» **Given problem**: Format the lines below as a Markdown table with the columns Row and Line, covering only the part that opens with the line containing "interrogative time, clock in photo below. report like h=12" and closes with the line containing "Shows: h=11 m=29", both ends included. Leave out blank lines and the pictures.

-- begin Data entries --

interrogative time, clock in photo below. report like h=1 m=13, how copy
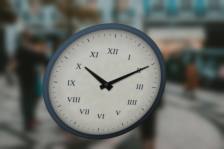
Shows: h=10 m=10
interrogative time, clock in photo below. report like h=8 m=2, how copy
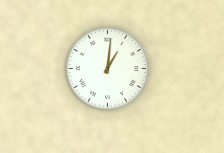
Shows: h=1 m=1
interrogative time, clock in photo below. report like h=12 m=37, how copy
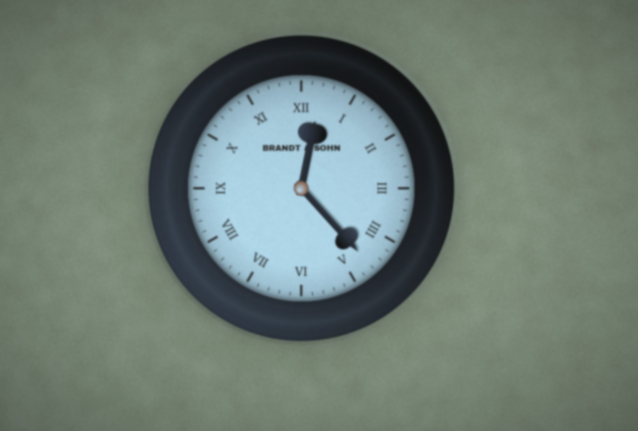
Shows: h=12 m=23
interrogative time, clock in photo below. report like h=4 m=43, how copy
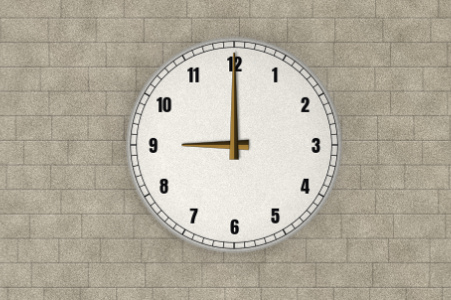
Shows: h=9 m=0
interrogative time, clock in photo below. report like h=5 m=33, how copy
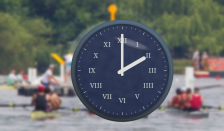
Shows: h=2 m=0
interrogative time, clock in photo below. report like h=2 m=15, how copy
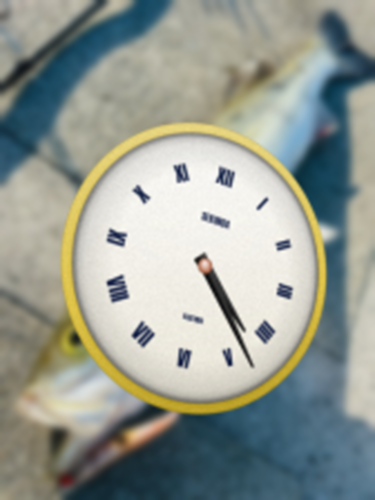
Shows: h=4 m=23
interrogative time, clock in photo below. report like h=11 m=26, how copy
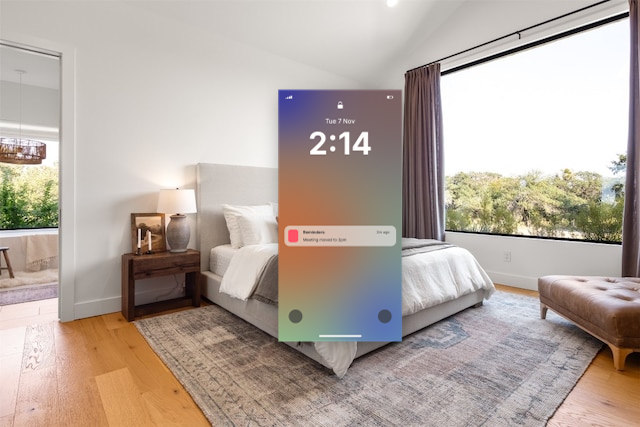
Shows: h=2 m=14
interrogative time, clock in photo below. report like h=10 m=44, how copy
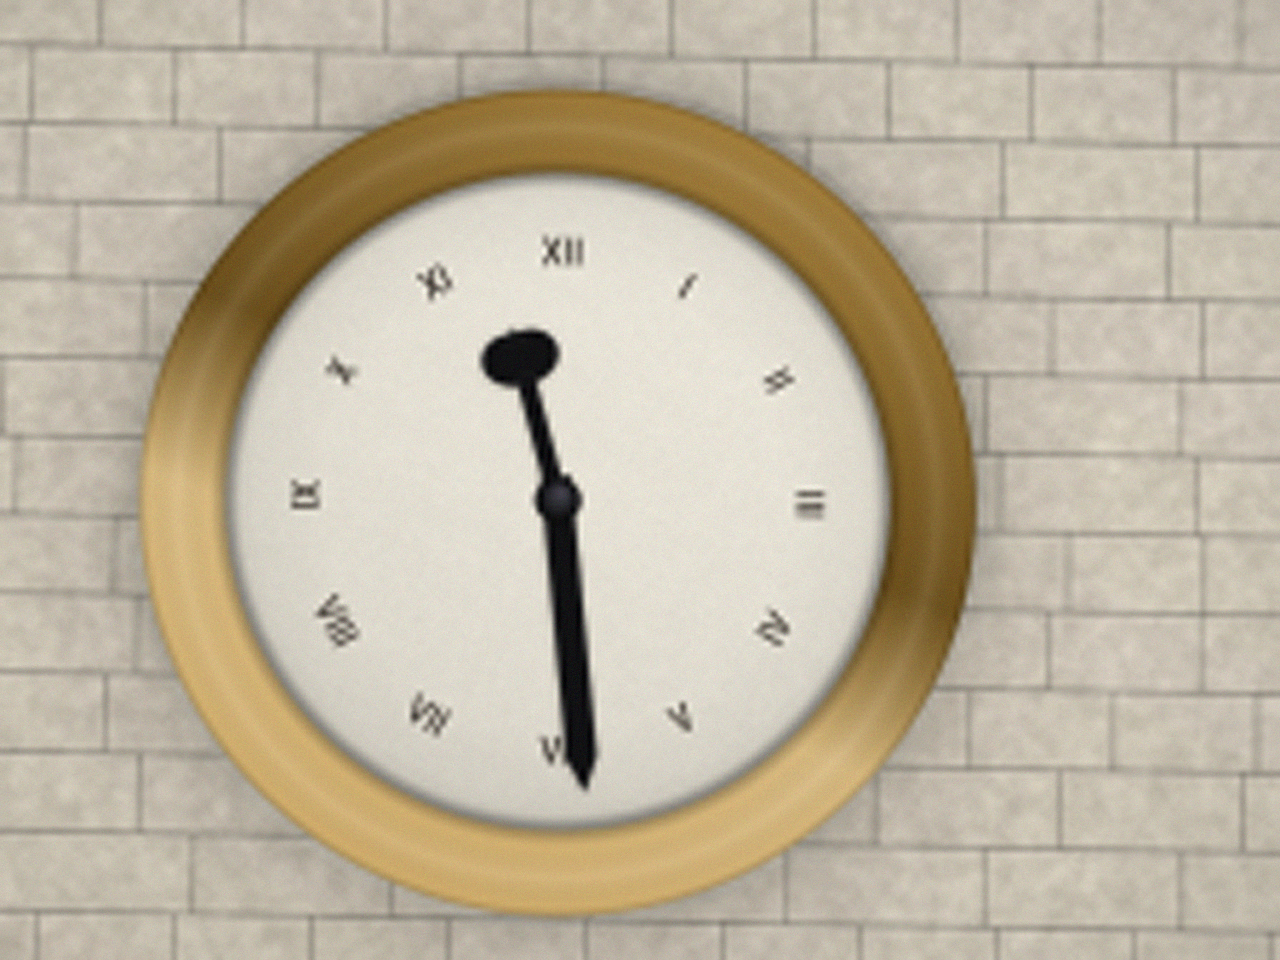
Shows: h=11 m=29
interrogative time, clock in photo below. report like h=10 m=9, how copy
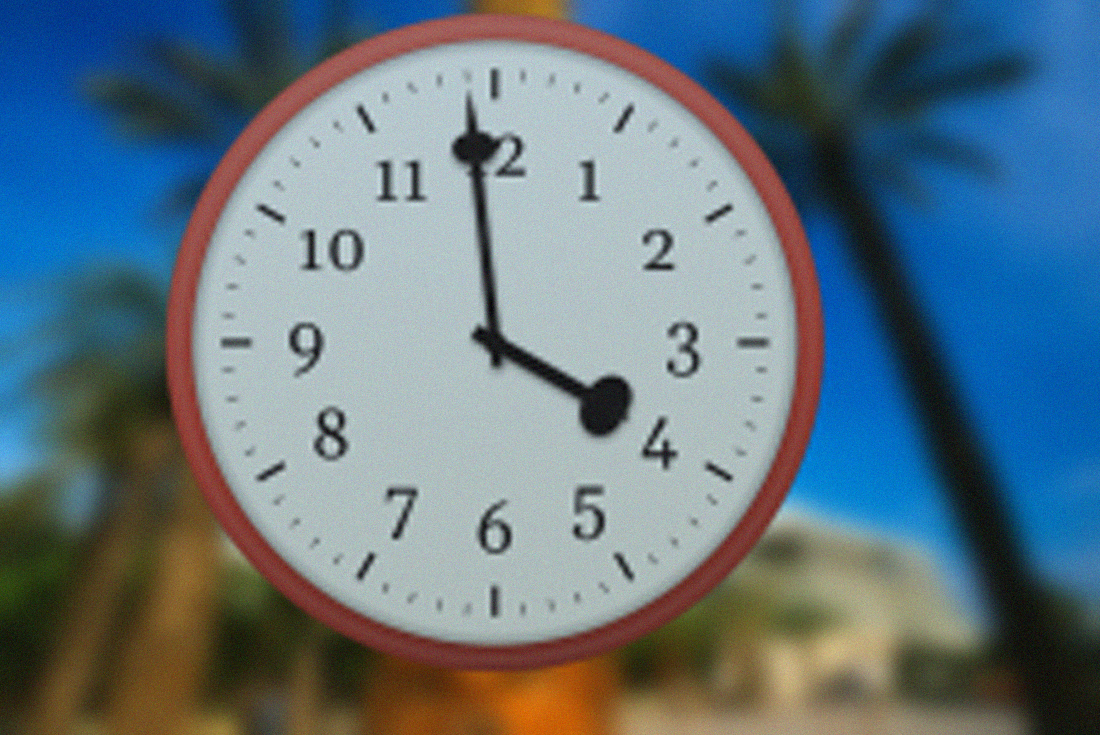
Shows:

-- end Data entries --

» **Reply to the exercise**:
| Row | Line |
|---|---|
| 1 | interrogative time, clock in photo below. report like h=12 m=37, how copy |
| 2 | Shows: h=12 m=23 |
| 3 | interrogative time, clock in photo below. report like h=4 m=43, how copy |
| 4 | Shows: h=9 m=0 |
| 5 | interrogative time, clock in photo below. report like h=5 m=33, how copy |
| 6 | Shows: h=2 m=0 |
| 7 | interrogative time, clock in photo below. report like h=2 m=15, how copy |
| 8 | Shows: h=4 m=23 |
| 9 | interrogative time, clock in photo below. report like h=11 m=26, how copy |
| 10 | Shows: h=2 m=14 |
| 11 | interrogative time, clock in photo below. report like h=10 m=44, how copy |
| 12 | Shows: h=11 m=29 |